Steady Queue: Porting Solid Queue to Django
by Elias Hernandis • Published Dec. 27, 2025 • Tagged django, news, python
A little more than a year ago I resumed using Ruby on Rails professionally after having been out of the ecosystem for several years. The last Rails version I used was Rails 4, and coming back to Rails 8 it was impressive to see how far things had come, especially in terms of the increasing number of tools included by default in the framework. While I was away from Rails, I mostly worked with Django in Python. Although Django is architecturally similar to Rails and also a joy to work with, it provides fewer tools out of the box.
One of the tools that most web apps need is asynchronous task processing. Rails has had a standard interface for defining asynchronous tasks for a few versions already with ActiveJob, but it hadn't shipped with a default backend. Last year, Rosa Gutierrez introduced Solid Queue, which became the default job processing backend in Rails 8. Following the omakase1 Rails philosophy, it leverages SELECT FOR UPDATE SKIP LOCKED to be able to use a relational database as the concurrency coordination mechanism, eliminating the need to deploy a separate Redis instance.
Django also has excellent options2 for async task processing, but, up until very recently, the framework didn't provide a standard interface for how tasks should be defined and the capabilities backends should have. This changed with the adoption of DEP0014 and its corresponding integration into Django 6.0 a few days ago. Jake Howard was the main contributor to both the DEP and django-tasks, the reference implementation.

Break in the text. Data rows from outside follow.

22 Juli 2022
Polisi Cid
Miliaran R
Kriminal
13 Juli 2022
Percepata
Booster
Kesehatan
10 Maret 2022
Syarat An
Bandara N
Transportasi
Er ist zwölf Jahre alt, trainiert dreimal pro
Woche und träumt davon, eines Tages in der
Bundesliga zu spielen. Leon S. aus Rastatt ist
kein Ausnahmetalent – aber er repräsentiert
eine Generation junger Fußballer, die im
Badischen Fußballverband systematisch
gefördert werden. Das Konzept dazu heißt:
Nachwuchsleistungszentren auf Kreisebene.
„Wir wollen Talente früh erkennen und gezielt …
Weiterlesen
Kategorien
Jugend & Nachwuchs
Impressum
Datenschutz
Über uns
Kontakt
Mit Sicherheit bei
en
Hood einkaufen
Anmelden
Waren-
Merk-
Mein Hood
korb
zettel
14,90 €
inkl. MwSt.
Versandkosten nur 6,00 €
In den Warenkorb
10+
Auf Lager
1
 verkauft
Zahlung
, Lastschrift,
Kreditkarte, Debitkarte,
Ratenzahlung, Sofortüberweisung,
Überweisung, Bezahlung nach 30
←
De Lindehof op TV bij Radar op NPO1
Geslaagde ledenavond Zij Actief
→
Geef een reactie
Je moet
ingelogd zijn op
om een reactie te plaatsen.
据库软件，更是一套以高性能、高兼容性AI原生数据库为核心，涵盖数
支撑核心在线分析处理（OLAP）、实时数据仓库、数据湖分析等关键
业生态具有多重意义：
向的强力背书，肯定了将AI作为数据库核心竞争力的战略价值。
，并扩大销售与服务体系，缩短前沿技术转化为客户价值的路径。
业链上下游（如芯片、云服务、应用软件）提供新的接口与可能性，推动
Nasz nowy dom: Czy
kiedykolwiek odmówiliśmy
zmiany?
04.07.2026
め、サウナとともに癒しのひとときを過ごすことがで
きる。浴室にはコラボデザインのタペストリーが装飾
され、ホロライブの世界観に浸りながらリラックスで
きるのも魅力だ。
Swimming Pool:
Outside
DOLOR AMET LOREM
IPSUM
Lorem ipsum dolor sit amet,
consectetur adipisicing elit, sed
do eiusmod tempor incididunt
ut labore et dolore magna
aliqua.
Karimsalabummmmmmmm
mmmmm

The database backend available in django-tasks uses the same core idea from Solid Queue: leveraging SELECT FOR UPDATE SKIP LOCKED to use a database as the coordinator for concurrency.
I had been wanting to dive deeper into the internals of Solid Queue for a while and having a task interface for Django on track to become part of the framework was the motivation I needed to attempt a port of Solid Queue to Django. Then, Steady Queue was born in mid-August 2025.
A quick tour of Steady Queue
Steady Queue is a database-backed task backend for Django (>= 6.0). Beyond the features already offered by the django-tasks database backend, it also supports:
- Recurring tasks (cron-like scheduling)
- Concurrency controls (limiting how many instances of a task can run at a time)
- Queue management (pausing queues and ordering queues by priority)
- Database isolation3, enhanced task argument serialization and a full Django admin interface.
After installing it (it has no dependencies), it can start processing tasks defined with the standard interface available in Django:
from django.tasks import task
@task(priority=10, queue_name='real_time')
def welcome_user(user: User):
send_email(to=user.email, subject='Welcome to Django!')
Steady Queue extends the decorator-style interface to support limiting how many instances of a task can run at the same time and recurring tasks:
from steady_queue.concurrency import limits_concurrency
from steady_queue.recurring_task import recurring
@limits_concurrency(key='email rate limiting', to=2)
@task()
def send_daily_digest(user: User):
send_email(to=user.email, subject='Your daily digest')
@recurring(schedule='0 12 * * *', key='send daily digest at noon')
@task()
def daily_digest_at_noon():
for user in User.objects.all():
send_daily_digest.enqueue(user)
Configuration is entirely optional, but it supports running multiple workers (and dispatchers and schedulers, depending on your load), prioritizing queues and designating workers to only run tasks from specific queues. Since no Redis is required, all that's needed to start processing tasks is running in your development or production machines
python manage.py steady_queue
We've been using Steady Queue in some production services with light load for a while now, and being able to ditch the Redis deployment was a joy. I'm very happy to take feedback and/or contributions from the community.